A few more passes resulted in a 25# wahoo on a islander/bally combo. No mahi caught or seen. 

Try to work further south but the push became more diffused, so we turned back toward the larger patches. 45 minutes with no action I asked the young angler Alex to go into my bag of tricks and pull out a winning lure. We re-deployed 2 marlin lures on the shorts with Alex's choices and within minutes - Bomb, Zinnnng! A real nice blue grabbed the left short lure and half spooled the 50w in a matter of seconds. Everyone in the cockpit had there eyes straight back when about 100 yards off to the side of the boat I see this gorgeous Blue Marlin grey-hounding toward the boat. I yell "Blue Marlin over there - thats your fish!" It was a full size male in the 250# - 300# class. He proceeded to give us the best show I've ever seen from a blue, coming out of the water 7 different times - mostly jumping toward the boat. His last jump was about 30 yards out and I was getting concerned that it might decided to jump in the boat. The young anglers took turns on the reel and after 40 minutes we got him to the leader. Unfortunately he spit the hook before we could get him to the side of the boat for pictures. But man o man, what a blast!

With a storm in the distance, we decided to head in early. 

All in all the trip was a success. The line wasn't holding much bait but if the seas stay calm for a few days I think it could become very fishy as the moon currents build up this week. 
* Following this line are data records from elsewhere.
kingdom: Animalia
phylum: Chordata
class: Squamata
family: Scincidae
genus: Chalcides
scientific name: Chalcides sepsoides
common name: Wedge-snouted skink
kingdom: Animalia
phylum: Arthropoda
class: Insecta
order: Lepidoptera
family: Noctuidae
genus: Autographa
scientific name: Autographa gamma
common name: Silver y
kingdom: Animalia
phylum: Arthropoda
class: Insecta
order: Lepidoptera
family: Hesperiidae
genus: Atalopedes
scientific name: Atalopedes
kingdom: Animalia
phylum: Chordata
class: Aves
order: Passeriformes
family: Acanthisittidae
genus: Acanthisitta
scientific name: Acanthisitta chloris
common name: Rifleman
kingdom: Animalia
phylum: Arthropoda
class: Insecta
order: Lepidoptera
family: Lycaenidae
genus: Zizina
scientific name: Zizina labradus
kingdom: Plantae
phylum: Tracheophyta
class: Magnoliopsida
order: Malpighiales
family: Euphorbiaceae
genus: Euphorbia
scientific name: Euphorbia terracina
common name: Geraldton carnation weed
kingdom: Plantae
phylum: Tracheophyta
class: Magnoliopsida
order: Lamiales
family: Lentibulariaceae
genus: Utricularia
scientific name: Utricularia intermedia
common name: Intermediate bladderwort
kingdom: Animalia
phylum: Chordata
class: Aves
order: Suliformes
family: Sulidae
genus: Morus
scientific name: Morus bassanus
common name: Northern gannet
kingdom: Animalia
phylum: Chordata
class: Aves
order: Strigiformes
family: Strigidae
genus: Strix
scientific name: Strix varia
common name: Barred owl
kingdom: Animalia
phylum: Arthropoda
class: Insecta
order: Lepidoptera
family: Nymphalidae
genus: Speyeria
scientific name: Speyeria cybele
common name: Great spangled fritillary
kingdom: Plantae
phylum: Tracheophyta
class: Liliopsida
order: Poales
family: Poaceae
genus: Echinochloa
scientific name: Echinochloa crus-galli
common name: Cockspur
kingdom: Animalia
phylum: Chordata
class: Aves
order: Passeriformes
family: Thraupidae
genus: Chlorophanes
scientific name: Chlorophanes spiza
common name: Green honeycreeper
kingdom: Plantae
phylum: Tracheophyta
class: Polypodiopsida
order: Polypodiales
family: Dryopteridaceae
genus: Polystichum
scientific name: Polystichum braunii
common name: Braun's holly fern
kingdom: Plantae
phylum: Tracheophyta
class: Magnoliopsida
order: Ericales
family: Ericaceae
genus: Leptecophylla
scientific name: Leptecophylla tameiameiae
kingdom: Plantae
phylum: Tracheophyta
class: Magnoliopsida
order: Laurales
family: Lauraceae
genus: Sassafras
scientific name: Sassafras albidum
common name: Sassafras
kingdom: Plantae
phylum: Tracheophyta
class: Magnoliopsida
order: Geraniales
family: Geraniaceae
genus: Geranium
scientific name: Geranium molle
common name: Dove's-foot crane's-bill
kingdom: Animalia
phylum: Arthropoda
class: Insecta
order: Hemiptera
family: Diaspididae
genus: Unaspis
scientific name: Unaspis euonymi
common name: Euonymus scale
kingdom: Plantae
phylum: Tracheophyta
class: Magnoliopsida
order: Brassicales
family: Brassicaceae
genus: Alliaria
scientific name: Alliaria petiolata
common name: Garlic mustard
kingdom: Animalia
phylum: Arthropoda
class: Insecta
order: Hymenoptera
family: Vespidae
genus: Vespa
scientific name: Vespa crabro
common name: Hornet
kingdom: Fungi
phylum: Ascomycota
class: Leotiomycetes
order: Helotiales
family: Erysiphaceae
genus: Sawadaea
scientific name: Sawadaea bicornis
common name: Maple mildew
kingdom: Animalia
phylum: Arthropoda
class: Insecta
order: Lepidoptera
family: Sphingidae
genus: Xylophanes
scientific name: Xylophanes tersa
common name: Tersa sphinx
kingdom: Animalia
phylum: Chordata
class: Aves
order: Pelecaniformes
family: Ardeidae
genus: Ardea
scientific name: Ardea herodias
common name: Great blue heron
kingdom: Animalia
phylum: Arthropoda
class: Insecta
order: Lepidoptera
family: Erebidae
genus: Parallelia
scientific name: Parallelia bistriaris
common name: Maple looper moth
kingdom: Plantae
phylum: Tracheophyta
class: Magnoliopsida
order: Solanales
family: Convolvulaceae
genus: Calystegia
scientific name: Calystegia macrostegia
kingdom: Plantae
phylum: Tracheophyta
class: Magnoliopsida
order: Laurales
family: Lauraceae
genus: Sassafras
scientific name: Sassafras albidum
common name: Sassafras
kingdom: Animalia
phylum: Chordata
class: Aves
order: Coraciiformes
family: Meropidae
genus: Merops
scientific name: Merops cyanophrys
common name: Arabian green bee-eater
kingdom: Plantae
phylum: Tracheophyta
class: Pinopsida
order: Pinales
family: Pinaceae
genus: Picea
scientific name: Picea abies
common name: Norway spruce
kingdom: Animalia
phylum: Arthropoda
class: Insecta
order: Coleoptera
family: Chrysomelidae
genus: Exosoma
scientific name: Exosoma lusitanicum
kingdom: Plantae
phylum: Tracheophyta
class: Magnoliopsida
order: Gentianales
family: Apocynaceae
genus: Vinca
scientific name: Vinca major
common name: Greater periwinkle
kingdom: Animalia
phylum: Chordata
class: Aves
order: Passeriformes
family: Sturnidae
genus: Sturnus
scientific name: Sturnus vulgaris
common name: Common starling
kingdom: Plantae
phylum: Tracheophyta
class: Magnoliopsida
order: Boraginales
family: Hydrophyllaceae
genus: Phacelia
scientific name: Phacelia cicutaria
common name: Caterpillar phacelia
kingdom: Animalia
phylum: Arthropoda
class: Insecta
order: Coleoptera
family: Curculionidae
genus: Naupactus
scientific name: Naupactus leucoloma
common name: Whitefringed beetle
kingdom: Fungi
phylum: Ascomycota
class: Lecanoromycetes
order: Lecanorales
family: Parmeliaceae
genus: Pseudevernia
Great boat, great friends, great time - thanks.

Capt. Matt


----------



## Realtor (Oct 1, 2007)

so what's it really like fishing from a 50 foot SHIP! Nice report thanks!


----------



## Fish Eye (Apr 4, 2013)

Sounds like a good day on the pond.


----------



## panhandlephinsphan (Aug 25, 2008)

Thanks for the post. Educational. I appreciate the info. 


Pan


----------



## MSViking (Oct 11, 2007)

Man don't you just love it when a plan comes together!! Thanks for the detailed report! Congrats on the fish and the sale.

Robert


----------



## Magic236 (Oct 1, 2007)

*Matt the Boat Man*

Mat, Thanks for the report, great way to break in a new boat. Hopefully, the Tropics will leave us alone this weekend.


----------



## Frenchy (Oct 2, 2007)

right time , right place...well done.


----------